**Provided passage**
The conjunctiva’s immunologic defense is complex and consists of an innate, adaptive and mucosal component. The innate immune system is a non-specific early host response against pathogens. Pathogens, through pathogen-associated molecular patterns (PAMPs), are recognized by toll-like receptors (TLRs), specific innate immune-recognition receptors. After pathogen recognition by TLRs, an immune response is triggered, leading to inflammation and induction of the adaptive immune system. Recent studies have shown that the conjunctiva expresses β-defensins, important components of the innate immune system, TLR mRNA and proteins.9

The adaptive immune system is a delayed host response containing humoral and cellular arms. Immunoglobulins are the main component of the humoral arm whereas T lymphocytes form the cellular arm. T lymphocytes, cytotoxic and helper T cells, are found in both the conjunctival epithelium and substantia propria; B cells are found rarely in the substantia propria. The adaptive and innate immune systems work together to provide an integrated conjunctival immune system.8

There is increasing evidence that the conjunctiva has a specific mucosal immune system, termed conjunctival associated lymphoid tissue (CALT). CALT has previously been described in several different animals; recent studies have shown its existence in humans. CALT is thought to be part of the larger common secretory immune system comprising mucosa-associated lymphoid tissue (MALT) from the gastrointestinal, respiratory and genitourinary tracts.8,10

The secretory immune system’s main humoral mediator is IgA.8,10 IgA can provide a protective layer to the mucosa by preventing bacterial binding to mucosal epithelial, binding to antigen to prevent absorption, and neutralizing viruses.7,8 High endothelial venules, specialized vessels for migration of lymphoid cells between integrated mucosal systems, along with lymphocytes, lymphoid follicles, IgA positive plasma cells and their associated transporter molecule, secretory component (SC), have all been found in the human conjunctiva, further supporting the presence of CALT.7,9,10

References

1. Calonge M, Stern ME, Pflugfelder SC, Beuerman RW, Stern ME, eds., eds. Dry eye and ocular surface disorders. 1st ed. Marcel Dekker: New York, 2004:89–109.

**Data for review**
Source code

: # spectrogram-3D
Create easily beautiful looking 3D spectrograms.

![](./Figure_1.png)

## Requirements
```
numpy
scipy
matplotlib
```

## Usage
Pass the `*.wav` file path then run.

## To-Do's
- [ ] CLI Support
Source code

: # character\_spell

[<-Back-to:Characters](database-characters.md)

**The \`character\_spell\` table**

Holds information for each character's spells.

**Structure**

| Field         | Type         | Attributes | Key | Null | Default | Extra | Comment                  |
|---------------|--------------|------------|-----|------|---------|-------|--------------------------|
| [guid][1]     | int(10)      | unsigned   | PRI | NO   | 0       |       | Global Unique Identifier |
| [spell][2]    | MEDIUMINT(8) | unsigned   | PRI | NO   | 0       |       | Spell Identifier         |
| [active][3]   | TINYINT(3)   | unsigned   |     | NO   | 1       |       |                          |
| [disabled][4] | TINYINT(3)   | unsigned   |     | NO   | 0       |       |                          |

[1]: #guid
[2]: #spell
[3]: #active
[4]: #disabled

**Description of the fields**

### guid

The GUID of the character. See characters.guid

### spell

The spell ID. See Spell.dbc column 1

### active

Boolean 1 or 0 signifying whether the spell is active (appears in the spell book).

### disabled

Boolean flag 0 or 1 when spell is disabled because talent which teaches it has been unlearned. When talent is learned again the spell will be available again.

**Task goal**
Reproduce part of the passage on the conjunctiva's immune defense word for word. Begin at the words "1. Calonge M, Stern" and stop after the words "New York, 2004:89–109.". The records have no connection to the text on the conjunctiva's immune defense.

**Answer box**
1. Calonge M, Stern ME, Pflugfelder SC, Beuerman RW, Stern ME, eds., eds. Dry eye and ocular surface disorders. 1st ed. Marcel Dekker: New York, 2004:89–109.